Texte présenté:
À travers les Sonnets, on peut retrouver tout le langage mimétique cher à René Girard. Mieux même, la puissance du verbe shakespearien, son énergie poétique renforcent notre perception des grands thèmes tels que la rivalité mimétique, le modèle-obstacle, la jalousie, la méconnaissance, le double bind, jusqu’à la « conversion créatrice » ou « conversion romanesque ». Inspirateur de Girard, Shakespeare se révèle être… son meilleur élève ! C’est à la lumière des Sonnets que je propose d’aborder la théorie mimétique. Il s’agit moins d’« expliquer » la poésie de Shakespeare que de s’approcher de ce que Shakespeare nous explique à travers ses Sonnets. Cela peut se faire à partir d’une lecture de quelques sonnets choisis.
Extraits (dans ma traduction)
Le triangle mimétique - Sonnet 42 :
Tu l’aimes parce que tu sais bien que je l’aime ;
Et parce qu’elle m’aime, elle se joue de moi,
Laissant celui qui m’aime approuver son dessein.
Si je te perds, le gain est pour celle que j’aime,
Si je la perds, mon ami recouvre ma perte…
La jalousie mimétique « dans laquelle le sujet œuvre activement à son malheur », comme le rappelle Jean-Pierre Dupuy dans son dernier ouvrage - Sonnet 61 :
Est-ce ta volonté de maintenir ouverts
Mes yeux ensommeillés dans la nuit harassante ?
Est-ce là ton désir de briser mon repos
Quand ton ombre apparaît qui abuse ma vue ?
[…]
Non ! ton amour est grand mais pas aussi puissant :
C’est mon amour qui maintient mon œil éveillé,
Seul mon fidèle amour terrasse mon repos,
Et s’il se fait gardien, c’est par amour pour toi.

Extrait des données:
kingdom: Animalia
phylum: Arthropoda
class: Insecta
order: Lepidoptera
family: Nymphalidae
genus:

Objectif de l'exercice: Pouvez-vous reprendre le texte sur les Sonnets de Shakespeare et la théorie mimétique juste après son dernier vers cité, et le poursuivre ?

La réponse:
Joël Hillion
Joël Hillion est professeur d’anglais, passionné de Shakespeare et de René Girard. membre de l'ARM. Il s’est consacré, depuis de nombreuses années, à interpréter l’œuvre du poète anglais à la lumière de la théorie mimétique. Joël Hillion est notamment l'auteur de "Le désir mis à nu", "Shakespeare et son double" et plus récemment Les"Sonnets de Shakespeare" (édition L'Harmattan), traduit et commenté par Joël Hillion
Joël Hillion a participé au colloque organisé en 2012 par l'ARM et l'Institut du Monde anglophone "Girard, lecteur de Shakespeare" (écouter le colloque). Il a également animé en juin 2015 le ciné-club sur le film "Beaucoup de bruit pour rien", ("Much Ado About Nothing") de Kenneth Branagh.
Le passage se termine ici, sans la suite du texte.